Crowdstrike pops nearly 80% in debut, now worth about $12 billion - 2 minutes read
George Kurtz
Heidi Petty | CNBC
CrowdStrike rocketed as much as 97% in its first day of trading on the public market on Wednesday. The security software vendor opened trading at $63.50 after it priced its IPO at $34 a share, above the high end of its expected range of $28 to $30 per share.
The stock settled to a pop of more than 78%, pushing its market cap to about $12 billion, quadruple the valuation from its last private round in June 2018. The company is wroth more than 37-year-old security software provider Symantec despite having about 5% as much revenue.

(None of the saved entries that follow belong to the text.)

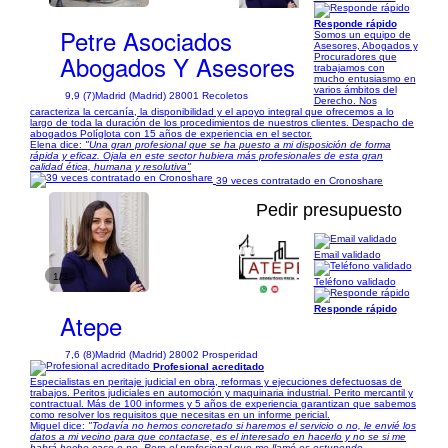
Responde rápido
Petre Asociados
Somos un equipo de
Asesores, Abogados y
Abogados Y Asesores
Procuradores que
trabajamos con
mucho entusiasmo en
varios ámbitos del
9,9 (7)
Madrid (Madrid) 28001 Recoletos
Derecho. Nos
caracteriza la cercanía, la disponibilidad y el apoyo integral que ofrecemos a lo
largo de toda la duración de los procedimientos de nuestros clientes. Despacho de
abogados Políglota con 15 años de experiencia en el sector.
Elena dice:
"Una gran profesional que se ha puesto a mi disposición de forma
rápida y eficaz. Ojala en este sector hubiera más profesionales de esta gran
calidad ética, humana y resolutiva"
39 veces contratado en Cronoshare
Pedir presupuesto
Email validado
1/3
Teléfono validado
Responde rápido
Atepe
7,6 (8)
Madrid (Madrid) 28002 Prosperidad
Profesional acreditado
Especialistas en peritaje judicial en obra, reformas y ejecuciones defectuosas de
trabajos. Peritos judiciales en automoción y maquinaria industrial. Perito mercantil y
contractual. Más de 100 informes y 5 años de experiencia garantizan que sabemos
como resolver los requisitos que necesitas en un informe pericial.
Miguel dice:
"Todavía no hemos concretado si haremos el servicio o no, le envié los
datos a mi vecino para que contactase, es el interesado en hacerlo y no se si me
habrá hecho caso o no. Pero el profesional que me llamó es estupendo,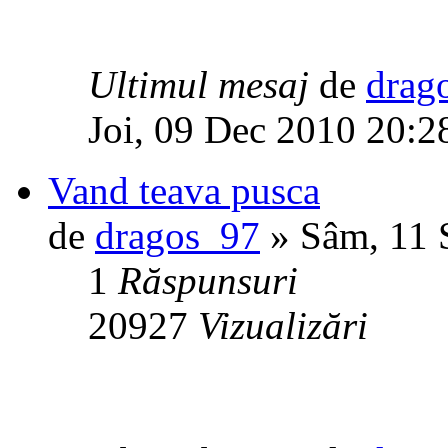
Ultimul mesaj
de
drag
Joi, 09 Dec 2010 20:2
Vand teava pusca
de
dragos_97
» Sâm, 11 
1
Răspunsuri
20927
Vizualizări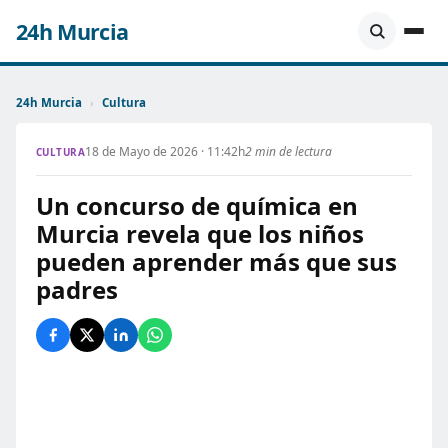
24h Murcia
24h Murcia
›
Cultura
18 de Mayo de 2026 · 11:42h
2 min de lectura
CULTURA
Un concurso de química en
Murcia revela que los niños
pueden aprender más que sus
padres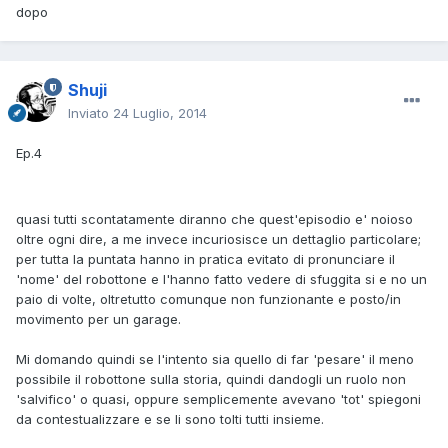
dopo
Shuji
Inviato
24 Luglio, 2014
Ep.4
quasi tutti scontatamente diranno che quest'episodio e' noioso
oltre ogni dire, a me invece incuriosisce un dettaglio particolare;
per tutta la puntata hanno in pratica evitato di pronunciare il
'nome' del robottone e l'hanno fatto vedere di sfuggita si e no un
paio di volte, oltretutto comunque non funzionante e posto/in
movimento per un garage.
Mi domando quindi se l'intento sia quello di far 'pesare' il meno
possibile il robottone sulla storia, quindi dandogli un ruolo non
'salvifico' o quasi, oppure semplicemente avevano 'tot' spiegoni
da contestualizzare e se li sono tolti tutti insieme.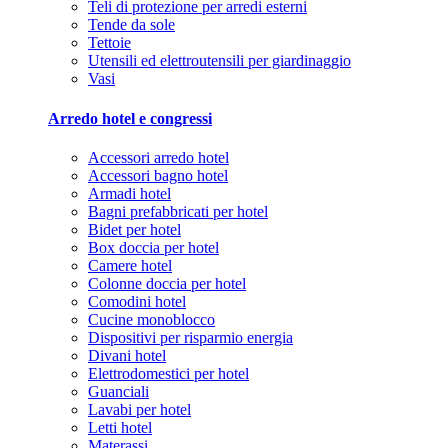
Teli di protezione per arredi esterni
Tende da sole
Tettoie
Utensili ed elettroutensili per giardinaggio
Vasi
Arredo hotel e congressi
Accessori arredo hotel
Accessori bagno hotel
Armadi hotel
Bagni prefabbricati per hotel
Bidet per hotel
Box doccia per hotel
Camere hotel
Colonne doccia per hotel
Comodini hotel
Cucine monoblocco
Dispositivi per risparmio energia
Divani hotel
Elettrodomestici per hotel
Guanciali
Lavabi per hotel
Letti hotel
Materassi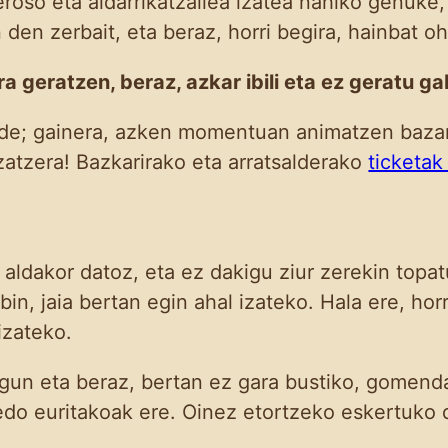
roso eta aldarrikatzailea izatea nahiko genuke
 den zerbait, eta beraz, horri begira, hainbat o
a geratzen, beraz, azkar ibili eta ez geratu ga
daude; gainera, azken momentuan animatzen baza
zatzera! Bazkarirako eta arratsalderako
ticketa
 aldakor datoz, eta ez dakigu ziur zerekin topa
in, jaia bertan egin ahal izateko. Hala ere, hor
izateko.
ugun eta beraz, bertan ez gara bustiko, gome
edo euritakoak ere. Oinez etortzeko eskertuko 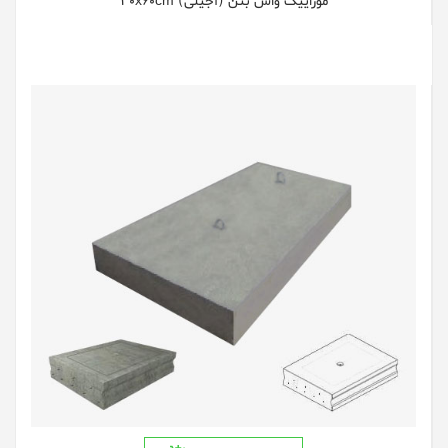
موزاییک واش بتن (آجیلی) 30x60cm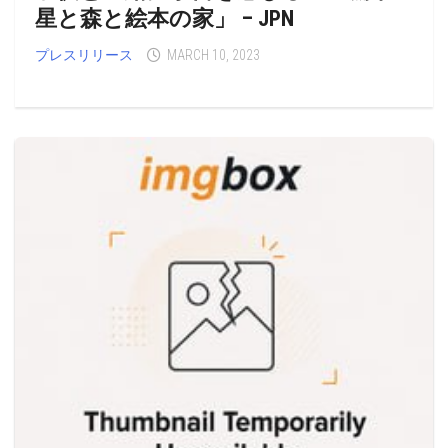
星と森と絵本の家」 – JPN
プレスリリース
MARCH 10, 2023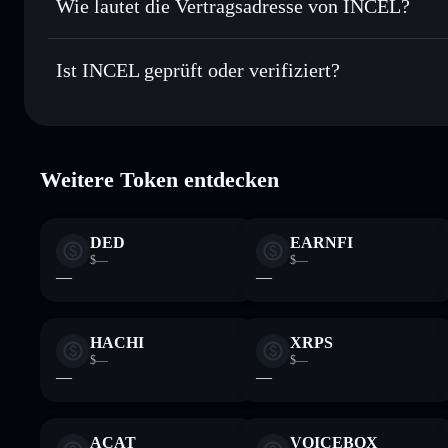
Wie lautet die Vertragsadresse von INCEL?
In Echtzeit verfolgen
– überwache Kurs, Volumen, Marktka
Privacy Aggregator
INCEL
Sicher verwahren
– halte INCEL in einer nicht verwahrend
C1CUapxuNSRxuQFaSyu4JomxKyi1qPBvTkNCUVgH
Ist INCEL geprüft oder verifiziert?
kontrollierst
Wallet
INCEL
INCEL
verifiziert
Weitere Token entdecken
DED
EARNFI
$—
$—
—
—
HACHI
XRPS
$—
$—
—
—
ACAT
VOICEBOX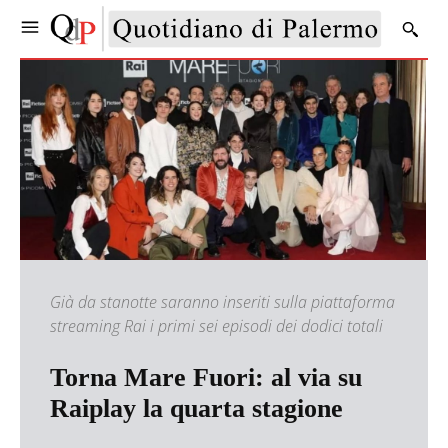
Già da stanotte saranno inseriti sulla piattaforma
streaming Rai i primi sei episodi dei dodici totali
Torna Mare Fuori: al via su
Raiplay la quarta stagione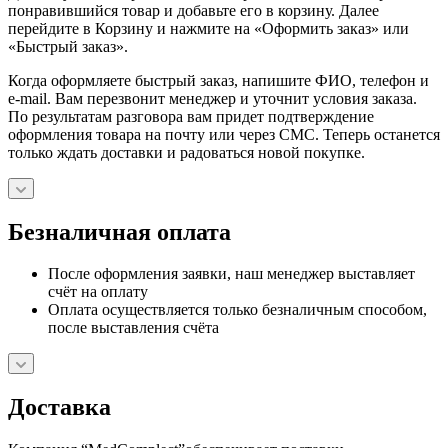
понравившийся товар и добавьте его в корзину. Далее
перейдите в Корзину и нажмите на «Оформить заказ» или
«Быстрый заказ».
Когда оформляете быстрый заказ, напишите ФИО, телефон и
e-mail. Вам перезвонит менеджер и уточнит условия заказа.
По результатам разговора вам придет подтверждение
оформления товара на почту или через СМС. Теперь останется
только ждать доставки и радоваться новой покупке.
Безналичная оплата
После оформления заявки, наш менеджер выставляет
счёт на оплату
Оплата осуществляется только безналичным способом,
после выставления счёта
Доставка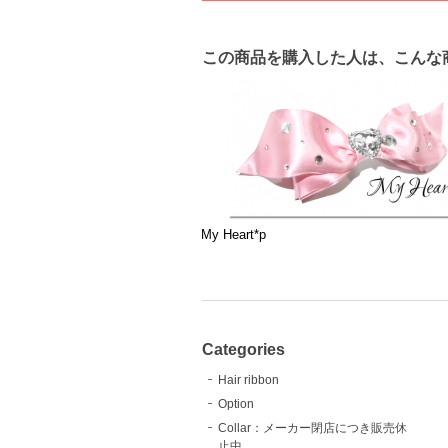
この商品を購入した人は、こんな
My Heart*p
Categories
Hair ribbon
Option
Collar：メーカー閉店につき販売休
止中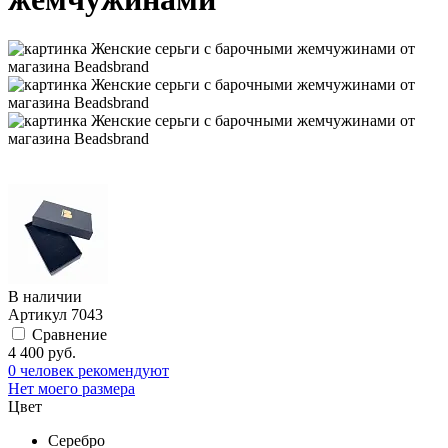
В наличии
Артикул
7043
Сравнение
4 400 руб.
0 человек рекомендуют
Нет моего размера
Цвет
Серебро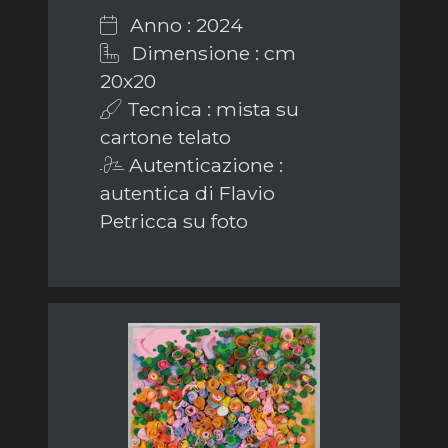
Anno : 2024
Dimensione : cm
20x20
Tecnica : mista su
cartone telato
Autenticazione :
autentica di Flavio
Petricca su foto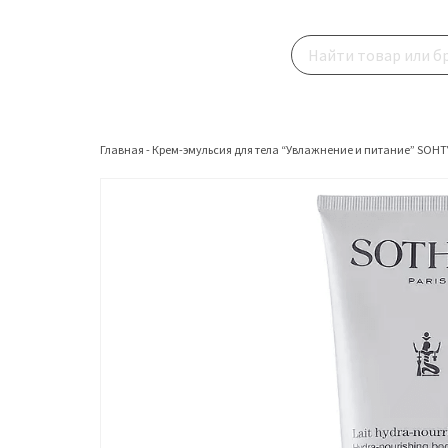
Главная
-
Крем-эмульсия для тела “Увлажнение и питание” SOHT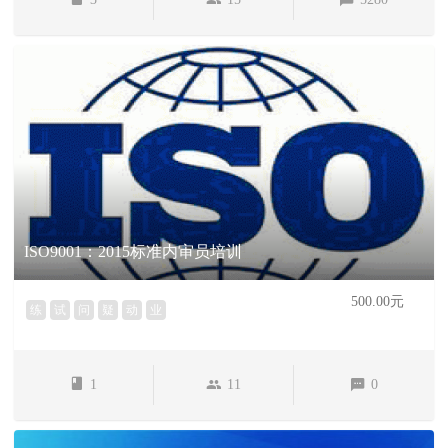
ISO9001：2015标准内审员培训
500.00元
练
试
问
疑
动
业
1
11
0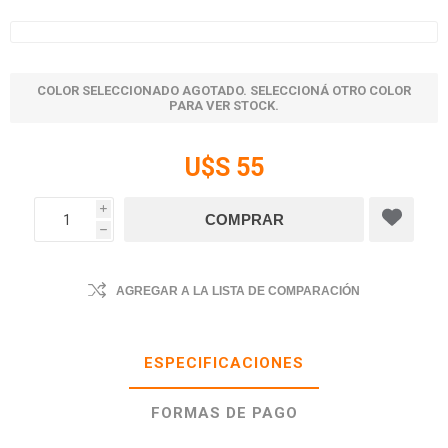
COLOR SELECCIONADO AGOTADO. SELECCIONÁ OTRO COLOR
PARA VER STOCK.
U$S 55
i
h
AGREGAR A LA LISTA DE COMPARACIÓN
ESPECIFICACIONES
FORMAS DE PAGO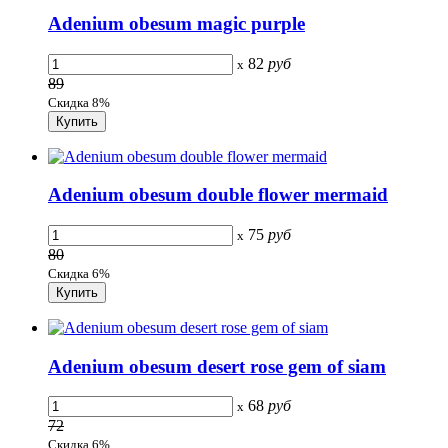
Adenium obesum magic purple
82
руб
x
89
Скидка 8%
Adenium obesum double flower mermaid
75
руб
x
80
Скидка 6%
Adenium obesum desert rose gem of siam
68
руб
x
72
Скидка 6%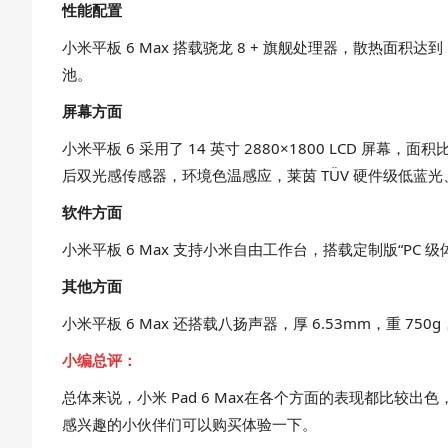
性能配置
小米平板 6 Max 搭载骁龙 8 + 旗舰处理器，散热面积达到 15
池。
屏幕方面
小米平板 6 采用了 14 英寸 2880×1800 LCD 屏幕，面
后双光感传感器，环境色温感应，莱茵 TÜV 硬件级低蓝
软件方面
小米平板 6 Max 支持小米自由工作台，搭载定制版“PC 级体验的”W
其他方面
小米平板 6 Max 还搭载八扬声器，厚 6.53mm，重 7
小编总评：
总体来说，小米 Pad 6 Max在各个方面的表现都比较
感兴趣的小伙伴们可以购买体验一下。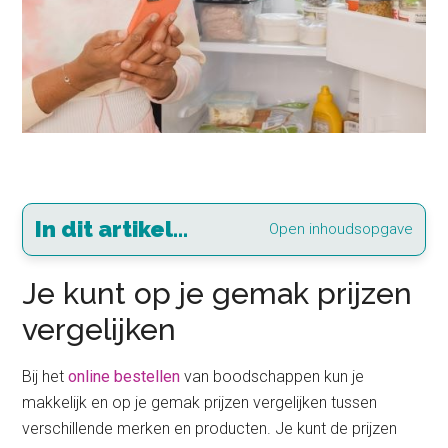
In dit artikel...
Open inhoudsopgave
Je kunt op je gemak prijzen
vergelijken
Bij het
online bestellen
van boodschappen kun je
makkelijk en op je gemak prijzen vergelijken tussen
verschillende merken en producten. Je kunt de prijzen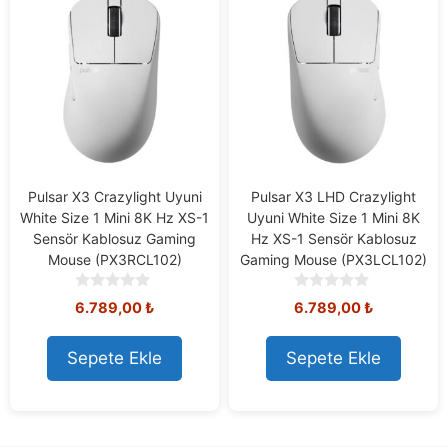
Pulsar X3 Crazylight Uyuni
Pulsar X3 LHD Crazylight
White Size 1 Mini 8K Hz XS-1
Uyuni White Size 1 Mini 8K
Sensör Kablosuz Gaming
Hz XS-1 Sensör Kablosuz
Mouse (PX3RCL102)
Gaming Mouse (PX3LCL102)
0
0
6.789,00
₺
6.789,00
₺
o
o
u
u
t
t
Sepete Ekle
Sepete Ekle
o
o
f
f
5
5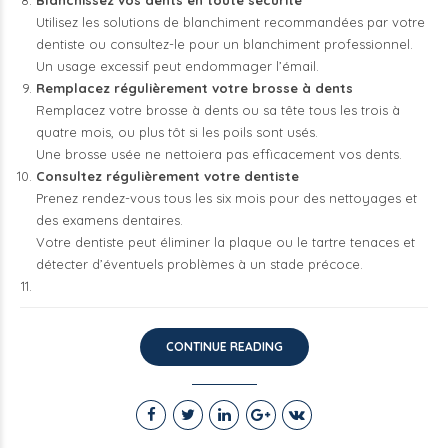
Blanchissez vos dents en toute sécurité
Utilisez les solutions de blanchiment recommandées par votre
dentiste ou consultez-le pour un blanchiment professionnel.
Un usage excessif peut endommager l’émail.
Remplacez régulièrement votre brosse à dents
Remplacez votre brosse à dents ou sa tête tous les trois à
quatre mois, ou plus tôt si les poils sont usés.
Une brosse usée ne nettoiera pas efficacement vos dents.
Consultez régulièrement votre dentiste
Prenez rendez-vous tous les six mois pour des nettoyages et
des examens dentaires.
Votre dentiste peut éliminer la plaque ou le tartre tenaces et
détecter d’éventuels problèmes à un stade précoce.
CONTINUE READING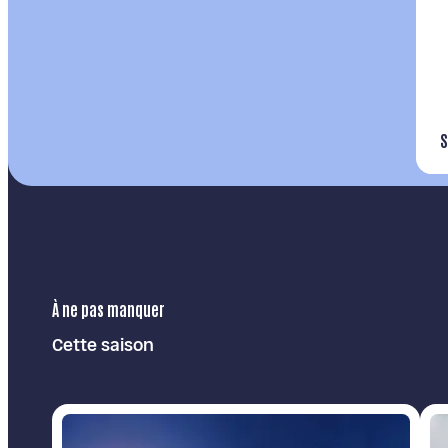
S
À ne pas manquer
Cette saison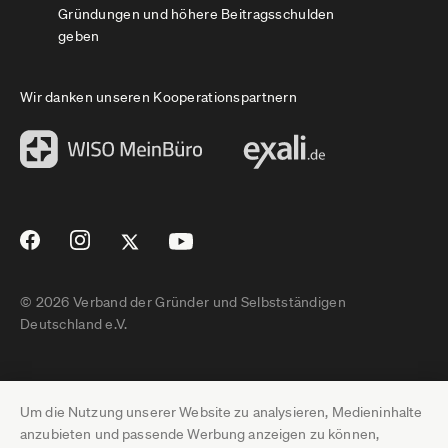
Gründungen und höhere Beitragsschulden
geben
Wir danken unseren Kooperationspartnern
© 2026 Verband der Gründer und Selbstständigen
Deutschland e.V.
Impressum
Um die Nutzung unserer Website zu analysieren, Medieninhalte
Datenschutz
anzubieten und passende Werbung anzeigen zu können,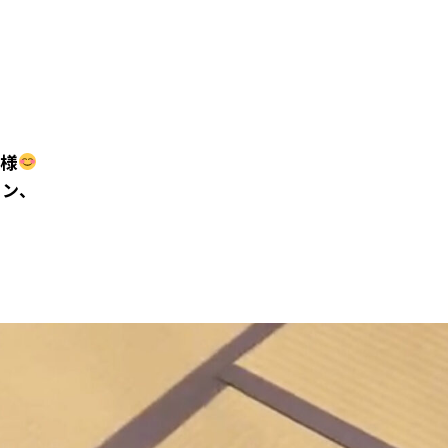
模様
スン、
N
Y
A
A
D
I
N
G
.
.
.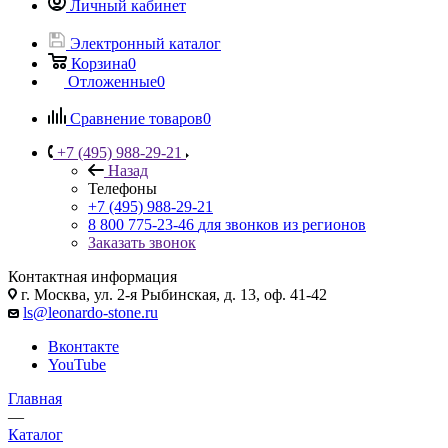
Личный кабинет
Электронный каталог
Корзина
0
Отложенные
0
Сравнение товаров
0
+7 (495) 988-29-21
Назад
Телефоны
+7 (495) 988-29-21
8 800 775-23-46
для звонков из регионов
Заказать звонок
Контактная информация
г. Москва, ул. 2-я Рыбинская, д. 13, оф. 41-42
ls@leonardo-stone.ru
Вконтакте
YouTube
Главная
—
Каталог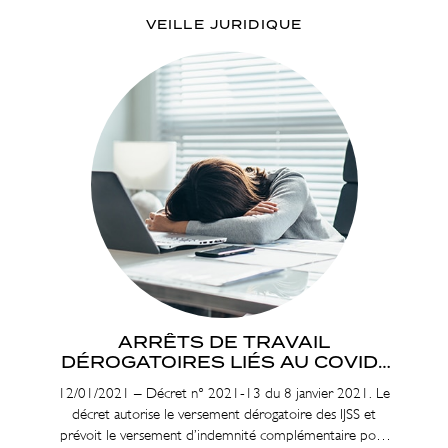
VEILLE JURIDIQUE
ARRÊTS DE TRAVAIL
DÉROGATOIRES LIÉS AU COVID-
19
12/01/2021 – Décret n° 2021-13 du 8 janvier 2021. Le
décret autorise le versement dérogatoire des IJSS et
prévoit le versement d’indemnité complémentaire pour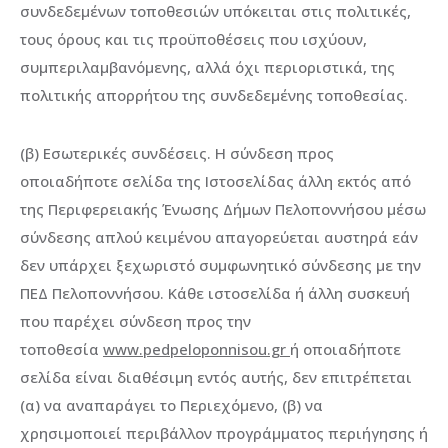
συνδεδεμένων τοποθεσιών υπόκειται στις πολιτικές,
τους όρους και τις προϋποθέσεις που ισχύουν,
συμπεριλαμβανόμενης, αλλά όχι περιοριστικά, της
πολιτικής απορρήτου της συνδεδεμένης τοποθεσίας.
(β) Εσωτερικές συνδέσεις. Η σύνδεση προς
οποιαδήποτε σελίδα της Ιστοσελίδας άλλη εκτός από
της Περιφερειακής Ένωσης Δήμων Πελοποννήσου μέσω
σύνδεσης απλού κειμένου απαγορεύεται αυστηρά εάν
δεν υπάρχει ξεχωριστό συμφωνητικό σύνδεσης με την
ΠΕΔ Πελοποννήσου. Κάθε ιστοσελίδα ή άλλη συσκευή
που παρέχει σύνδεση προς την
τοποθεσία
www.pedpeloponnisou.gr
ή οποιαδήποτε
σελίδα είναι διαθέσιμη εντός αυτής, δεν επιτρέπεται
(α) να αναπαράγει το Περιεχόμενο, (β) να
χρησιμοποιεί περιβάλλον προγράμματος περιήγησης ή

Crowdstrike, trading on the Nasdaq under ticker symbol "CRWD," joins a rapidly growing 2019 IPO class, which already includes Uber, Lyft and Pinterest. In the business software market, CrowdStrike follows the debuts of Zoom and PagerDuty and comes just a head of Slack's direct listing.
With the first-day surge, CrowdStrike CEO George Kurtz is a billionaire, and the company's early backers are notching huge returns. Warburg Pincus owns a stake worth over $3 billion. Accel's stake is valued at over $2 billion, and Alphabet's CapitalG controls shares worth over $1 billion.
CrowdStrike, whose cloud-based technology is used to detect and prevent breaches, recorded a net loss of $140 million for the year ended Jan. 31, while revenue more than doubled to $249.8 million, according to the company's prospectus.
The company counts Credit Suisse, Tribune Media and Amazon Web Services among its customers.